___ Task material

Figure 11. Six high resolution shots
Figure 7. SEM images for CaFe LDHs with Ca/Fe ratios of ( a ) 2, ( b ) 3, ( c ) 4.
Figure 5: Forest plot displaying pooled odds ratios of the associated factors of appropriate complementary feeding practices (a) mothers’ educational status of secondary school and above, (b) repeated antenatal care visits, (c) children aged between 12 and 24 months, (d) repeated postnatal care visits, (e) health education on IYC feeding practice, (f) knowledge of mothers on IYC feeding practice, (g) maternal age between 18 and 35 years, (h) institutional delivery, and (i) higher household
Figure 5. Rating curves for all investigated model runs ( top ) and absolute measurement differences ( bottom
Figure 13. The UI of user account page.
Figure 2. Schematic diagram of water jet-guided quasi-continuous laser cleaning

______
___ Task material

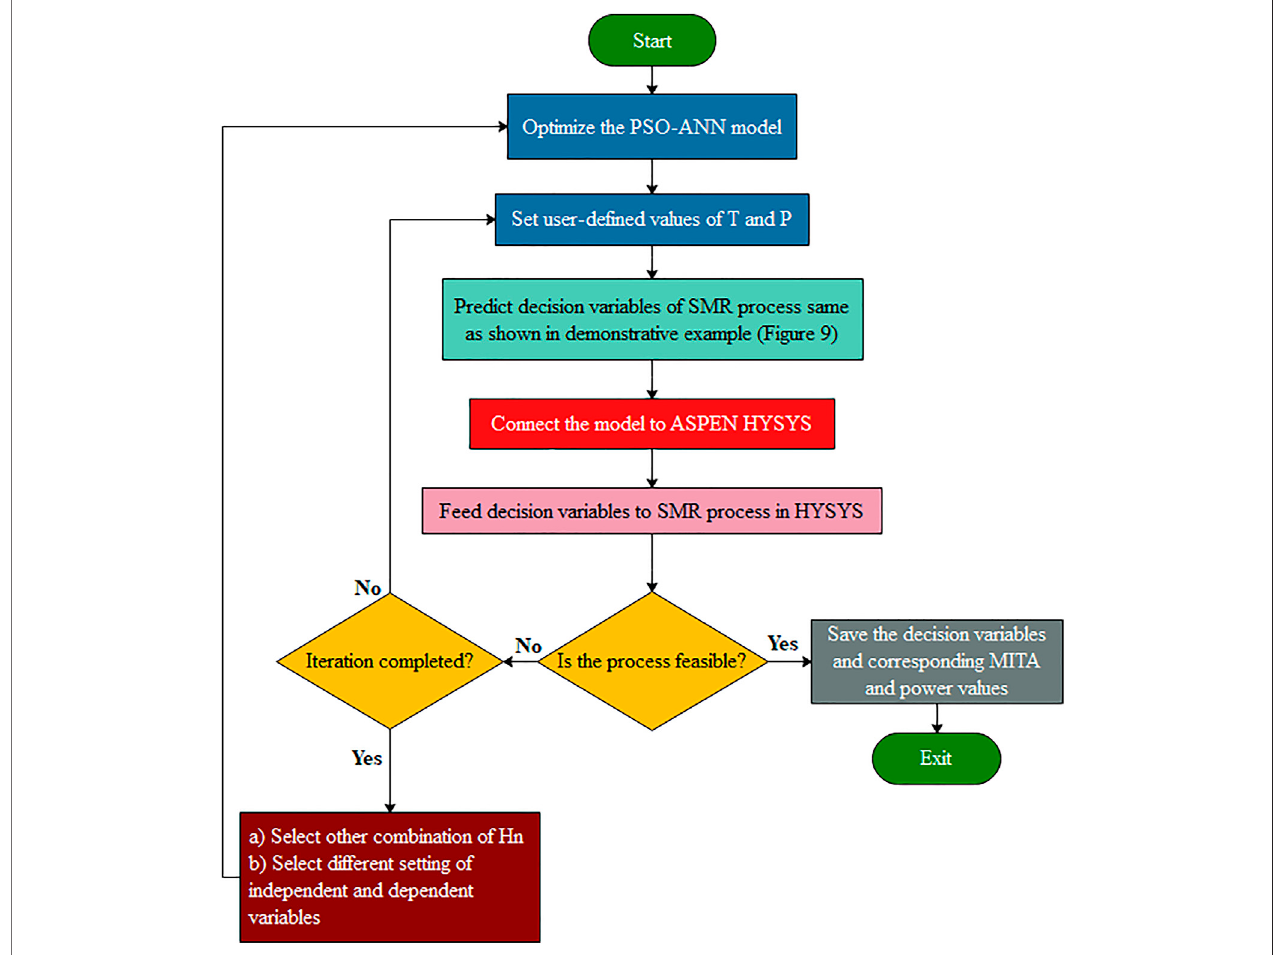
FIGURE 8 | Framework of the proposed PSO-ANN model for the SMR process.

______
___ Task material

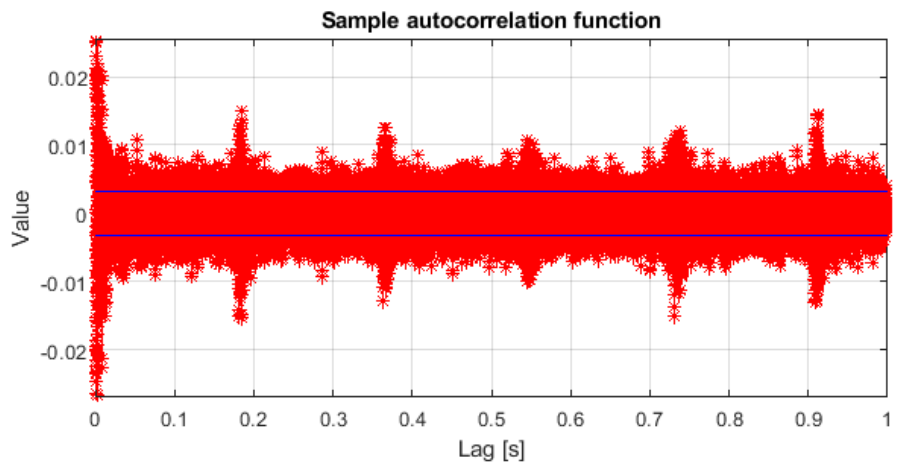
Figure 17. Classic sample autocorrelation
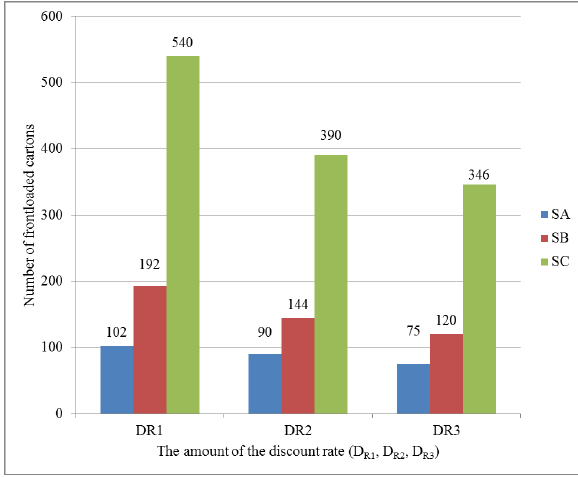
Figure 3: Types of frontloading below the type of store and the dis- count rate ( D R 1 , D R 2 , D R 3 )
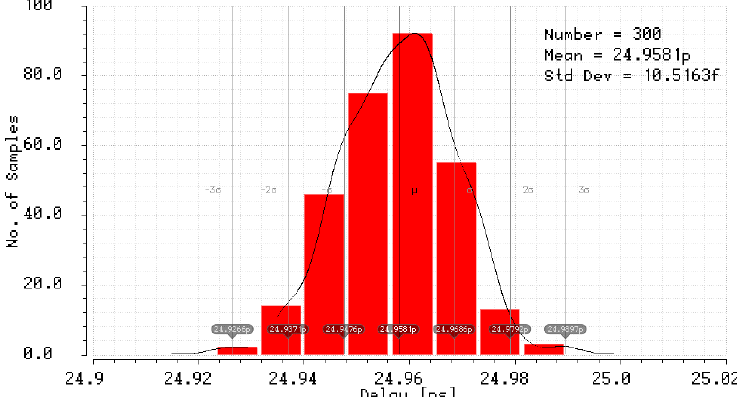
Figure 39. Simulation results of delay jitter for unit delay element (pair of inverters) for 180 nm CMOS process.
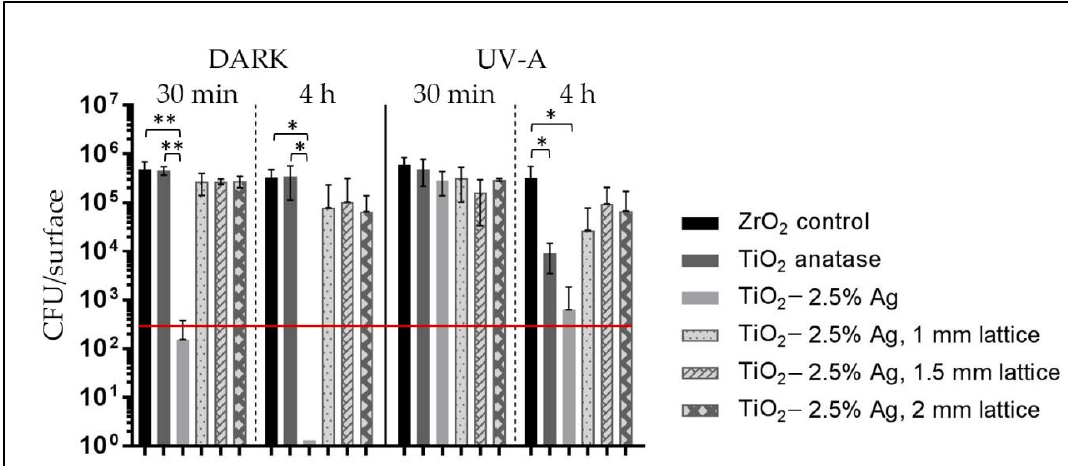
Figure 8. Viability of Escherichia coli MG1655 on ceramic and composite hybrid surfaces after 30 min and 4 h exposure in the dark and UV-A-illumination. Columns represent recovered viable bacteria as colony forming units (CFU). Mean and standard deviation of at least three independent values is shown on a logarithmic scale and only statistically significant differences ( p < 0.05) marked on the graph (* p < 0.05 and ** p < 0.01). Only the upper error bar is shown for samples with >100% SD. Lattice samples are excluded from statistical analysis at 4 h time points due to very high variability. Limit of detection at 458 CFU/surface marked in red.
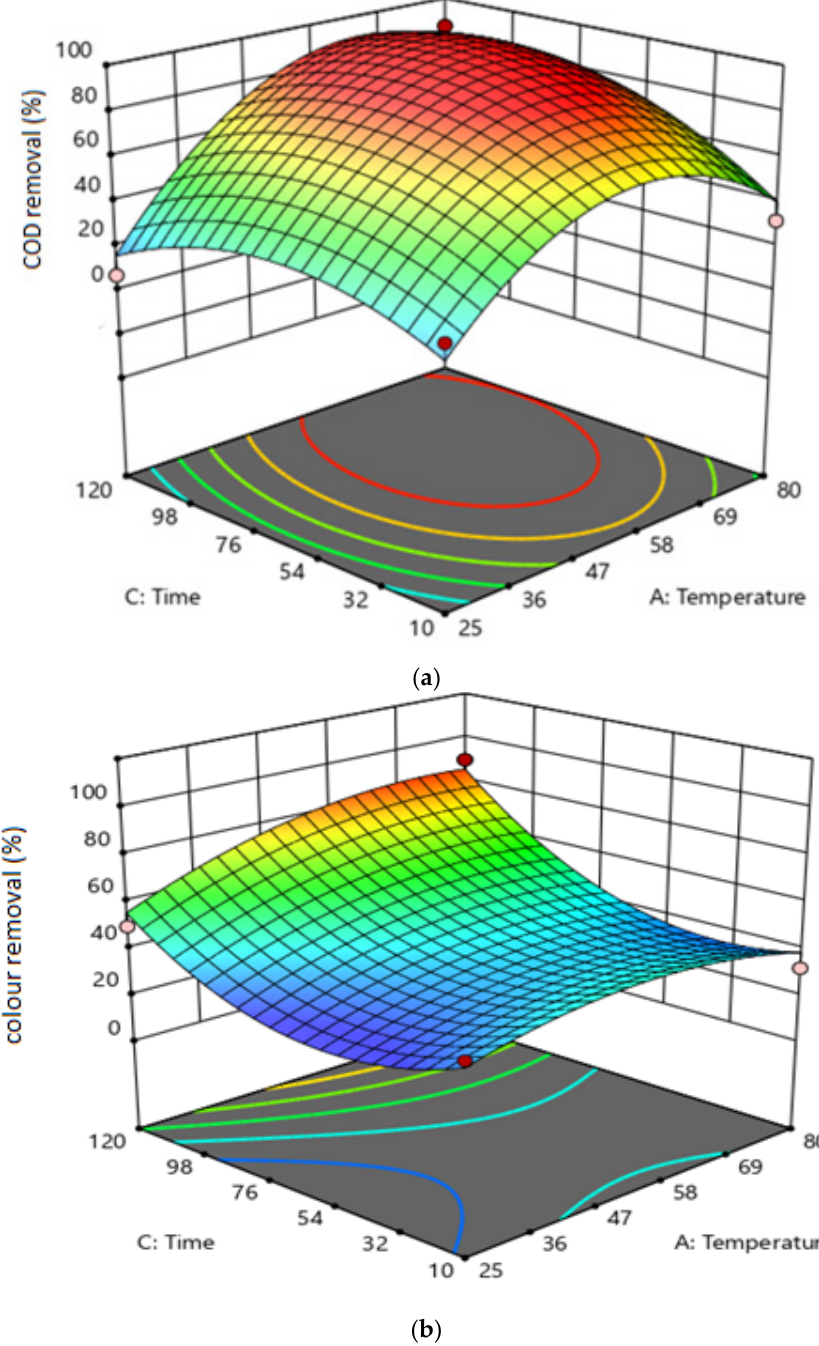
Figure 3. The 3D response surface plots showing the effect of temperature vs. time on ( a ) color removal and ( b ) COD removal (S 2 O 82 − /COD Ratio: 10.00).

______

> _Your objective_:
Give the number of lines in the records that contain the string "model", with no other output.

> _Exercise response_:
2